> [What you need to do]: Down to the last line, restate the records below word for word, dropping every image.

> [Listed entries]:
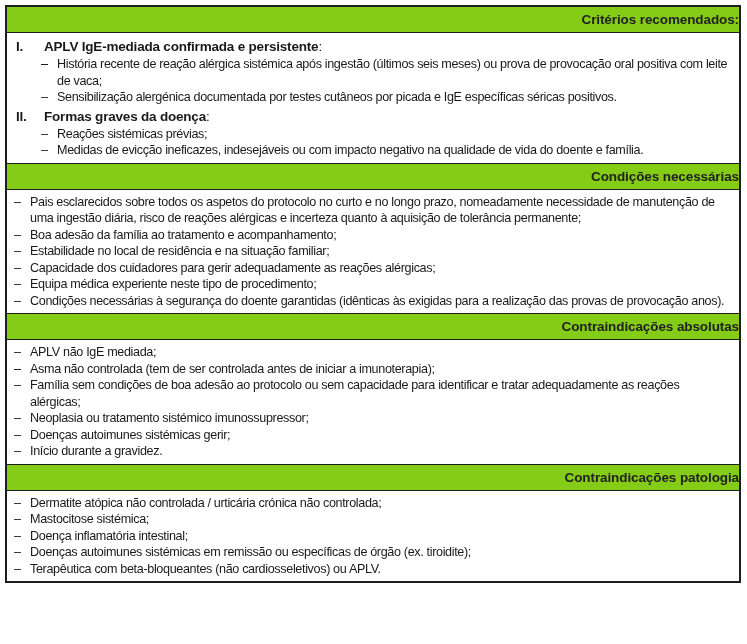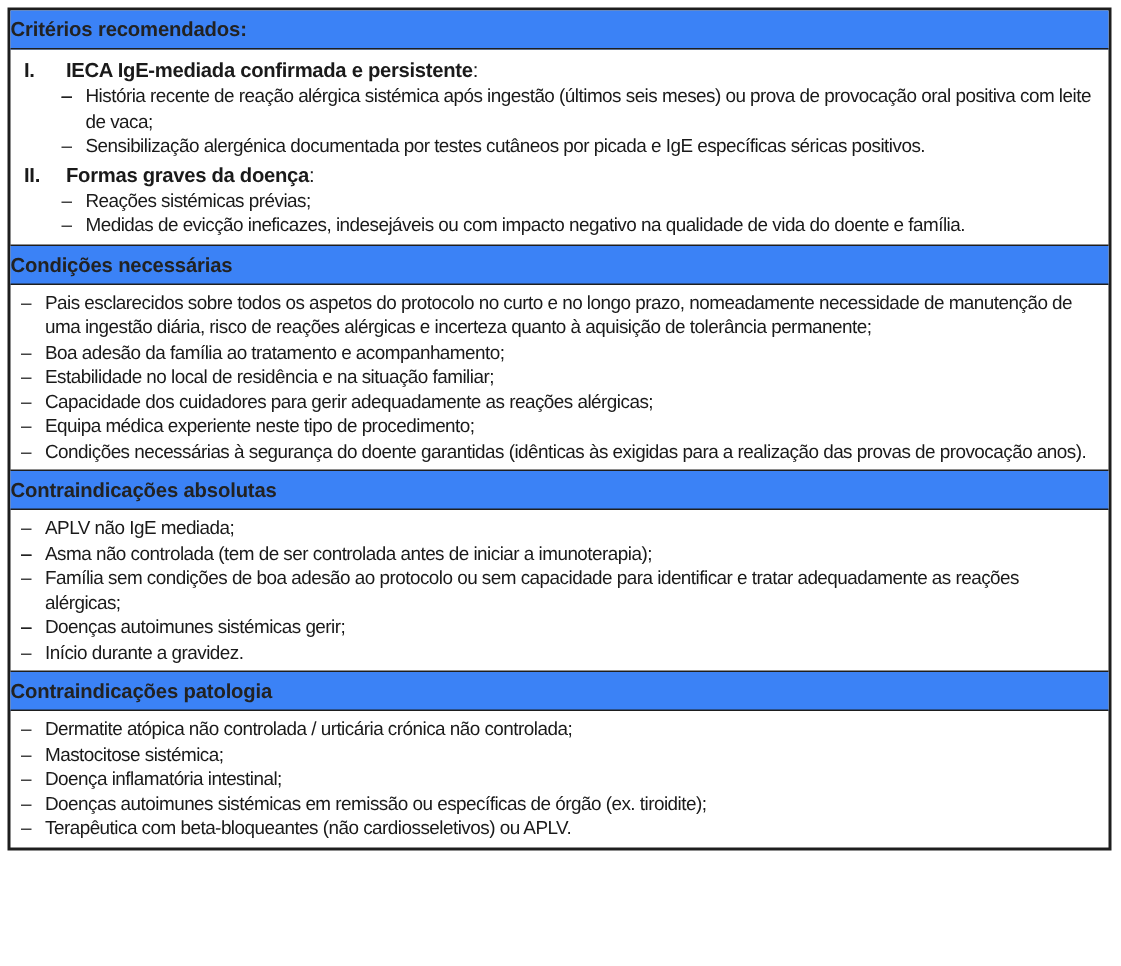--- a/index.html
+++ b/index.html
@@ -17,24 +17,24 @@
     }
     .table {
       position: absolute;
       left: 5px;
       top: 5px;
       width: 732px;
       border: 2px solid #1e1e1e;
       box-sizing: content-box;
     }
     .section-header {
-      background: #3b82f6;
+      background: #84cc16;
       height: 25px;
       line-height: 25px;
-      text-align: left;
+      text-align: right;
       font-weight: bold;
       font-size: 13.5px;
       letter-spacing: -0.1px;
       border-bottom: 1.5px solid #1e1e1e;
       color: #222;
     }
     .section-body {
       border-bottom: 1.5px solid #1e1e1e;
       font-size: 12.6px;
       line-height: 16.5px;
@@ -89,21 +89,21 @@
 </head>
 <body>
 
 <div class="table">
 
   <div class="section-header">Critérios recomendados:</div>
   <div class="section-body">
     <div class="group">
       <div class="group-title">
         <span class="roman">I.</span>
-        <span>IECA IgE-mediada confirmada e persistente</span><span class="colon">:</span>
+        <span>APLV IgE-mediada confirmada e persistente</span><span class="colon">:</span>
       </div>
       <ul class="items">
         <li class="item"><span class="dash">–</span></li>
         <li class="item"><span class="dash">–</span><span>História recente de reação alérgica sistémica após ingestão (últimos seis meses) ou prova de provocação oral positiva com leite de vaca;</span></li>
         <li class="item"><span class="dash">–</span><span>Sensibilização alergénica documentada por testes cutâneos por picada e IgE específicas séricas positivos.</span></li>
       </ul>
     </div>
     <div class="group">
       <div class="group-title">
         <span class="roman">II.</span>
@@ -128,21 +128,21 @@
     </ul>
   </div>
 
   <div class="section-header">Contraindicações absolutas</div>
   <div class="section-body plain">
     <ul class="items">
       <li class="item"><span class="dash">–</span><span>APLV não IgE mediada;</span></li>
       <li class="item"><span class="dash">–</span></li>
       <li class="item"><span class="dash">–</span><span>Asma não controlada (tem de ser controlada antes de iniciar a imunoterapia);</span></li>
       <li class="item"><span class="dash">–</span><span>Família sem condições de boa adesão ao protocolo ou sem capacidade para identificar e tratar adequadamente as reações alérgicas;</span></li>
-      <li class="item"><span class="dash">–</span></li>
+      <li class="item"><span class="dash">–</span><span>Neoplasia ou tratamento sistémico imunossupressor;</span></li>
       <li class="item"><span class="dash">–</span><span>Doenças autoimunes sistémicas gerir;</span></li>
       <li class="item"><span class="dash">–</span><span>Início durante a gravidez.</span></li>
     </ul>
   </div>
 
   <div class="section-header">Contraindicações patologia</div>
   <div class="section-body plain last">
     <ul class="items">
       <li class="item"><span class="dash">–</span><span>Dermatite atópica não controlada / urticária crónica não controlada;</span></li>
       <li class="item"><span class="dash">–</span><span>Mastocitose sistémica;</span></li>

> [Response below]:
--- a/index.html
+++ b/index.html
@@ -17,24 +17,24 @@
     }
     .table {
       position: absolute;
       left: 5px;
       top: 5px;
       width: 732px;
       border: 2px solid #1e1e1e;
       box-sizing: content-box;
     }
     .section-header {
-      background: #3b82f6;
+      background: #84cc16;
       height: 25px;
       line-height: 25px;
-      text-align: left;
+      text-align: right;
       font-weight: bold;
       font-size: 13.5px;
       letter-spacing: -0.1px;
       border-bottom: 1.5px solid #1e1e1e;
       color: #222;
     }
     .section-body {
       border-bottom: 1.5px solid #1e1e1e;
       font-size: 12.6px;
       line-height: 16.5px;
@@ -89,21 +89,21 @@
 </head>
 <body>
 
 <div class="table">
 
   <div class="section-header">Critérios recomendados:</div>
   <div class="section-body">
     <div class="group">
       <div class="group-title">
         <span class="roman">I.</span>
-        <span>IECA IgE-mediada confirmada e persistente</span><span class="colon">:</span>
+        <span>APLV IgE-mediada confirmada e persistente</span><span class="colon">:</span>
       </div>
       <ul class="items">
         <li class="item"><span class="dash">–</span></li>
         <li class="item"><span class="dash">–</span><span>História recente de reação alérgica sistémica após ingestão (últimos seis meses) ou prova de provocação oral positiva com leite de vaca;</span></li>
         <li class="item"><span class="dash">–</span><span>Sensibilização alergénica documentada por testes cutâneos por picada e IgE específicas séricas positivos.</span></li>
       </ul>
     </div>
     <div class="group">
       <div class="group-title">
         <span class="roman">II.</span>
@@ -128,21 +128,21 @@
     </ul>
   </div>
 
   <div class="section-header">Contraindicações absolutas</div>
   <div class="section-body plain">
     <ul class="items">
       <li class="item"><span class="dash">–</span><span>APLV não IgE mediada;</span></li>
       <li class="item"><span class="dash">–</span></li>
       <li class="item"><span class="dash">–</span><span>Asma não controlada (tem de ser controlada antes de iniciar a imunoterapia);</span></li>
       <li class="item"><span class="dash">–</span><span>Família sem condições de boa adesão ao protocolo ou sem capacidade para identificar e tratar adequadamente as reações alérgicas;</span></li>
-      <li class="item"><span class="dash">–</span></li>
+      <li class="item"><span class="dash">–</span><span>Neoplasia ou tratamento sistémico imunossupressor;</span></li>
       <li class="item"><span class="dash">–</span><span>Doenças autoimunes sistémicas gerir;</span></li>
       <li class="item"><span class="dash">–</span><span>Início durante a gravidez.</span></li>
     </ul>
   </div>
 
   <div class="section-header">Contraindicações patologia</div>
   <div class="section-body plain last">
     <ul class="items">
       <li class="item"><span class="dash">–</span><span>Dermatite atópica não controlada / urticária crónica não controlada;</span></li>
       <li class="item"><span class="dash">–</span><span>Mastocitose sistémica;</span></li>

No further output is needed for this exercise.